Juntamente com o título de “patriarca do xadrez soviético”, Botvinnik também poderia ser chamado de rei do match-revanche. Ele foi derrotado por duas vezes matches do campeonato mundial, voltando no ano seguinte para demolir o vencedor. Sua capacidade de investigar profundamente e de se preparar para enfrentar as características do adversário estabeleceu um novo nível de rigor e profissionalismo no xadrez. A capacidade de retornar para vencer os matches-revanches exigia mais do que tenacidade. Botvinnik era capaz de analisar objetivamente o próprio jogo e corrigir as fraquezas que seus oponentes haviam explorado da vez anterior.
Sua natureza intransigente perdurou até o fim da vida. Em 1994, pedimos-lhe que nos honrasse com sua presença em um torneio de xadrez rápido em Moscou. Botvinnik, então com 83 anos, declinou o convite, dizendo: “O xadrez rápido não é sério!”Dissemos-lho que o xadrez rápido era a nova moda e que todos estariam jogando no evento, até seu antigo rival Vassily Smylov. Ele respondeu: “Estou acostumado a pensar com meu cérebro. Mesmo que centenas de pessoas pensem o contrário, não me importo!”
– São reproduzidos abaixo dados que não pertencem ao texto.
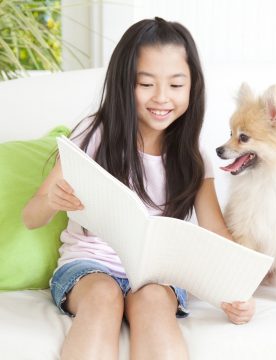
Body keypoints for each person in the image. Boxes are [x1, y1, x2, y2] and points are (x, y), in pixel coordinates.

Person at [23, 17, 255, 360]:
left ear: (193, 87)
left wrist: (237, 289)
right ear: (124, 83)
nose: (161, 97)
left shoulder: (192, 157)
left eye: (176, 86)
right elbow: (31, 216)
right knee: (103, 296)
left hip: (157, 275)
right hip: (88, 267)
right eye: (146, 84)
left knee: (153, 302)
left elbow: (215, 230)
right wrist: (52, 201)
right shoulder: (93, 134)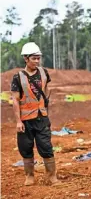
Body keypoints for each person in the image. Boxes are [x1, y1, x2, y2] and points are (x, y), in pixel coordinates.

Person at [11, 42, 60, 186]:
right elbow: (15, 100)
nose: (37, 61)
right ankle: (29, 176)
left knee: (46, 146)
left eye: (38, 58)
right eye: (34, 58)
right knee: (25, 148)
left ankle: (52, 176)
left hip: (41, 118)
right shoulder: (17, 77)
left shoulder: (44, 72)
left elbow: (45, 92)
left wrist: (45, 110)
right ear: (26, 59)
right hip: (25, 120)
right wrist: (18, 121)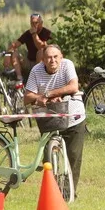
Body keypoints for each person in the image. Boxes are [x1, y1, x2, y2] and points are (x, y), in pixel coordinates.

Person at [23, 44, 86, 194]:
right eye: (49, 58)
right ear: (43, 60)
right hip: (49, 119)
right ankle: (51, 193)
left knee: (73, 157)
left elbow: (73, 87)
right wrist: (41, 98)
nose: (52, 60)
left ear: (61, 57)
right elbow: (27, 97)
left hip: (74, 117)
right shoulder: (36, 71)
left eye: (55, 57)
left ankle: (69, 193)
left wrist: (50, 94)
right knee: (48, 160)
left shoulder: (67, 65)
Botvinnik deixou o xadrez profissional em 1970 para se concentrar em coaching e no novo campo de xadrez por computador. A escola de Botvinnik convidada os maiores talentos jovens de todo o país, duas ou três vezes por ano, e produziu várias gerações de campeões. Na primeira safra, no início dos anos 60, foi o jovem Anatoly Karpov. Em 1973, um de seus alunos foi Gary Kasparov, então com dez anos. Quando foi a vez do jovem Vladimir Kramnik, em 1987, ele havia tornado a escola conjunta Botvinnik – Kasparov – um recorde impressionante de campeões.

Sobre Botvinnik: “Onde perigos ameaçam de todos os lados e o mais leve afrouxamento de atenção pode ser fatal; em uma posição que exige nervos de aço e concentração intensa, Botvinnik está em seu elemento.” – Max Euwe, quinto campeão mundial.

Em suas próprias palavras: “A diferença entre o homem e o animal é que o homem é capaz de estabelecer prioridades!”